But doesn't that go for anything? Take android where you need to account not only for all the cases of versions but also for every differentiated version from every brand and device, or if you build for things like silverlight which gets killed with no replacement. There are always things changing and unless you are on the same path as the vendor you're gonna get screwed. It's always been like that.
I think you misunderstand what I mean. There is an API, which is documented to function in some way. You'd expect it to continue functioning like that down the road, but since Apple engineering has such poor QA and is always rewriting things, their developers just let things slip through the cracks, often creating broken API for years. Android whataboutism is not really productive here.

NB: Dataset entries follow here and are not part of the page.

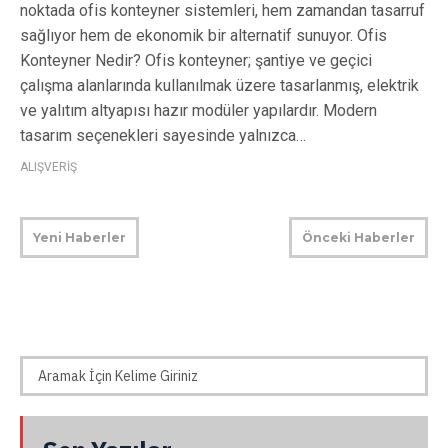
noktada ofis konteyner sistemleri, hem zamandan tasarruf
sağlıyor hem de ekonomik bir alternatif sunuyor. Ofis
Konteyner Nedir? Ofis konteyner; şantiye ve geçici
çalışma alanlarında kullanılmak üzere tasarlanmış, elektrik
ve yalıtım altyapısı hazır modüler yapılardır. Modern
tasarım seçenekleri sayesinde yalnızca…
ALIŞVERİŞ
Yeni Haberler
Önceki Haberler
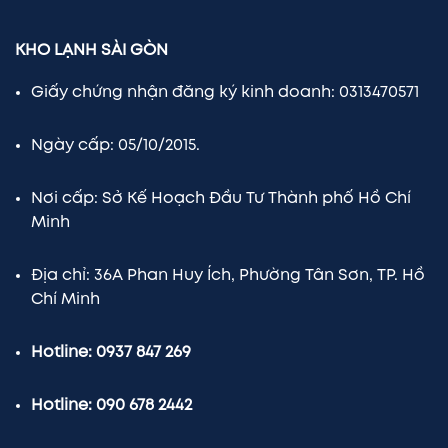
KHO LẠNH SÀI GÒN
Giấy chứng nhận đăng ký kinh doanh: 0313470571
Ngày cấp: 05/10/2015.
Nơi cấp: Sở Kế Hoạch Đầu Tư Thành phố Hồ Chí
Minh
Địa chỉ: 36A Phan Huy Ích, Phường Tân Sơn, TP. Hồ
Chí Minh
Hotline: 0937 847 269
Hotline: 090 678 2442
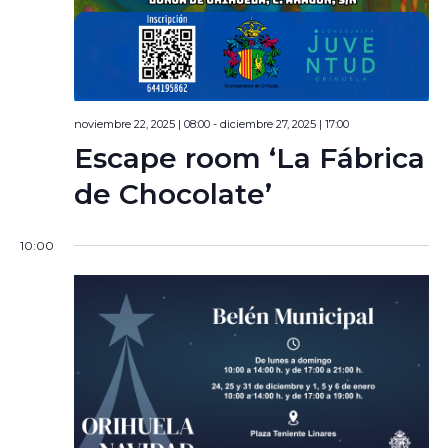
noviembre 22, 2025 | 08:00
-
diciembre 27, 2025 | 17:00
Escape room ‘La Fábrica
de Chocolate’
10:00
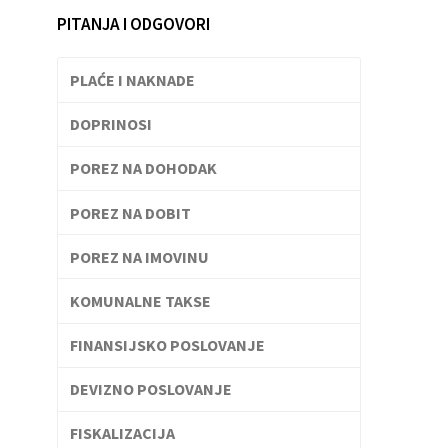
PITANJA I ODGOVORI
PLAĆE I NAKNADE
DOPRINOSI
POREZ NA DOHODAK
POREZ NA DOBIT
POREZ NA IMOVINU
KOMUNALNE TAKSE
FINANSIJSKO POSLOVANJE
DEVIZNO POSLOVANJE
FISKALIZACIJA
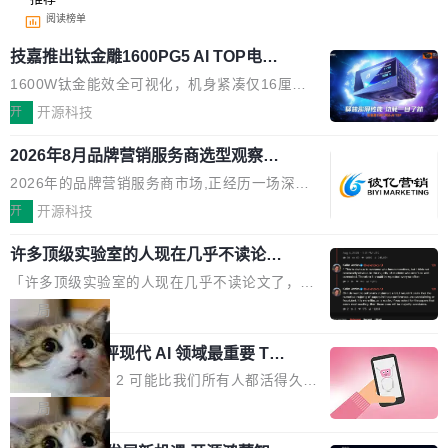
阅读榜单
技嘉推出钛金雕1600PG5 AI TOP电
源：为发烧级主机与本地AI算力打造旗
1600W钛金能效全可视化，机身紧凑仅16厘米
舰供电方案
继2026台北电脑展首度亮相后，技嘉科技近日正
开
开源科技
式发布钛金雕1600PG5 AI TOP电源。这款高端
2026年8月品牌营销服务商选型观察：
电源专为发烧级DIY主机与本地AI算力平台打
从流量思维到品牌资产思维的范式转移
造，整机长度仅16厘米，提供1600W额定功率
2026年的品牌营销服务商市场,正经历一场深刻
与80PLUS钛金能效；支持ATX 3.1与PCIe 5.1
的价值重构。全球全案品牌代理机构市场从2025
开
开源科技
规范，结合服务器级元件、完善供电线材与内置
年的83.1亿美元增长至2026年的86.6亿美元,年
实时LCD监控屏，可充分满足当下高阶PC主机
许多顶级实验室的人现在几乎不读论文
复合增长率达5.44%,预计2032年将突破120亿美
了
的严苛使用需求。 澎湃功率，紧凑机身 钛金雕1
元。数字广告与公共关系相关服务市场更是从20
「许多顶级实验室的人现在几乎不读论文了，而
600PG5 AI TOP具备强悍输出功率，同时实现
25年的8463亿美元扩张至2026年的8763亿美
且他们认为 ICLR/ICML/NeurIPS 充斥着大量过
局
机身尺寸大幅精简。整机长度仅16厘米，属于同
元。数字的背后是一个清晰的事实——品牌对专
度宣传和欺诈。」 OpenAI 研究员 Keller Jorda
功率段机身尺寸十分紧凑的1600W电源产品。小
业化营销服务的需求从未如此迫切。 但市场扩容
xAI 前工程师评现代 AI 领域最重要 Top
n 这条推文引发了广泛讨论。他不是在说风凉
巧机身有效提升市面主流标准A...
3 开源项目
的同时,服务商的竞争逻辑正在改变。2026年Top
话，他是说出了一个圈内人尽皆知但很少公开捅
Flash Attention 2 可能比我们所有人都活得久。
Agency年度合辑的观察指出,“产品”这个离消费
破的事实。 Jordan 随后补充了一句软化声明：
这句话不是来自某个技术博客，而是出自 Hieu
局
者最近的载体,在整个品牌营销层面的权重显著变
「我不认为这些会议上大部分论文都在过度宣传
Pham 的一条推文。Hieu Pham 是谁？他是 xAI
高了。全域营销服务商的竞争正在从规模转向深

Odd. I never had a public API go bad on macOS, ever. There were always multi-year planned deprecations etc but no sudden changes. The only issue I remember had to do with a toolbox issue before my time where timing wasn't always reliable to be sub-ms precise. Even 68k to PPC transition went fine API-wise, as well as toolbox to carbon.
Perhaps you are exclusively referring to mobile 'apps' and the APIs you can use for those?
Yeah, the context of the post you replied to is for iOS APIs. AppKit is a lot more stable, and it shows. It is still possible to run 10-12 year old software on Mojave (but not on Catalina). On the other hand, sometimes even one OS upgrade can break existing software visually or worse on iOS.